→ Document excerpt

This article originally appeared in the November 9, 2018 issue of The Daily Pitch.
Everybody knows what due diligence is, right? Probably so, but maybe it’s best to start with a definition. Here’s one I like from Wikipedia:
Due diligence is an investigation of a business or person prior to signing a contract, or an act with a certain standard of care. It can be a legal obligation, but the term will more commonly apply to voluntary investigations.
I like this definition because in addition to contracts, it includes acts with a certain standard of care. We are used to thinking about due diligence in the context of sales agreements, typically contracts related to business transfers. But as we can see, the spirit of due diligence reaches deeper in order to address actions or activities requiring investigation prior to accepting responsibility or a fiduciary duty. These are actions requiring probity which imply a conscious commitment to truth and accuracy.
So, let’s look at due diligence remembering that its purpose is more than just a test confirming that you won’t get ripped off on a business deal. Due diligence is the opportunity to understand and embrace accountability as we commit to certain acts or decisions prior to judgement, acceptance and commitment. It is a process committed to honesty, openness and thoroughness. With this in mind and since every business owner will likely be confronted at some point with circumstances requiring due diligence, let’s explore the process as it relates to the sale of a business.
Generally, it’s buyers that engage in due diligence—they want to know what they are getting. This is a simple enough concept. Asking the key questions and investigating the right issues will provide answers and comfort to a buyer. But I might argue that it’s the sellers who perhaps should spend more time with diligence. According to our definition, sellers are contemplating an act which implies a certain standard of care. Are they taking the steps necessary to maximize a transaction? Have they identified and addressed the issues that a buyer will be concerned about before negotiating the deal? It can be useful to think of due diligence like a test. As a seller, can your business withstand the scrutiny of a professional review and analysis? Wouldn’t it be easier if you knew what the issues might be; any test is easier if you can prepare up front. And for the buyer due diligence is a thorough exam, insuring that the business is in fact as valuable as the seller purports it to be. Due diligence is a tool to maximize value creation and facilitate smooth transitions.
Implied in our discussion is the fact that for due diligence to be successful, it needs to be performed by individuals who are trained professionals. A neutral third-party is able to recognize and digest information, review relevant data and communicate accurate findings. Oftentimes this means industry experts, but not always. Experienced functional experts, usually in finance and accounting, can provide the type of professional scrutiny and analysis that the due diligence process requires. But due diligence is not mediation! Usually, each party to a transaction will engage professionals on their own behalf. A seller may engage a professional to perform due diligence before a transaction is entered into preparing a company for sale and a buyer may engage a professional to perform due diligence during a transaction.

→ Dataset excerpt
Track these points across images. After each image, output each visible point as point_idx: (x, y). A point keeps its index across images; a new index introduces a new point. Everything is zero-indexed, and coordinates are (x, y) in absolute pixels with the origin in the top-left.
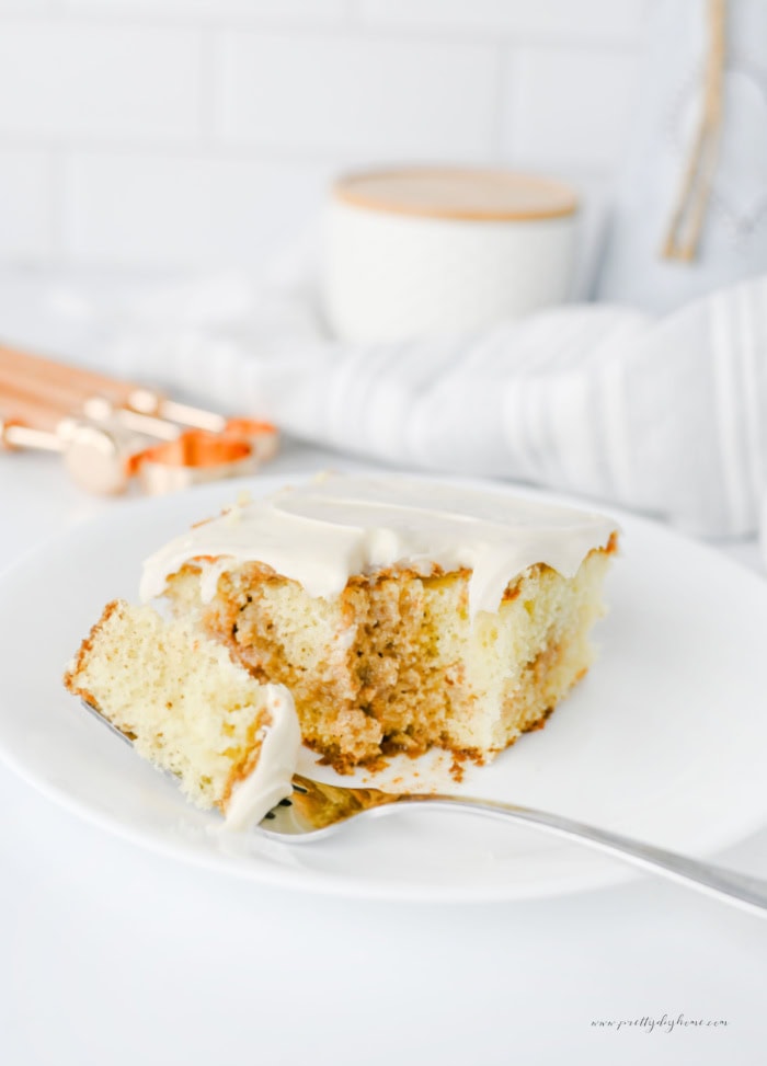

→ Activities
1. In the due diligence article, take the passage that begins with the words containing "So, let’s look" and ends with "of a business.", switch "accountability" to "responsibility", and write the passage out again.
2. Summarize the due diligence article in two sentences.
Work only from the due diligence article and leave the data aside.

→ Answers to the exercises
1.
So, let’s look at due diligence remembering that its purpose is more than just a test confirming that you won’t get ripped off on a business deal. Due diligence is the opportunity to understand and embrace responsibility as we commit to certain acts or decisions prior to judgement, acceptance and commitment. It is a process committed to honesty, openness and thoroughness. With this in mind and since every business owner will likely be confronted at some point with circumstances requiring due diligence, let’s explore the process as it relates to the sale of a business.

2. Due diligence is an investigation carried out before signing a contract or taking on an act with a certain standard of care, and in the sale of a business it serves buyers checking what they are getting and sellers preparing for a buyer's scrutiny. To succeed, it should be performed by trained professionals, usually engaged separately by each party, with a seller preparing before a transaction and a buyer reviewing during one.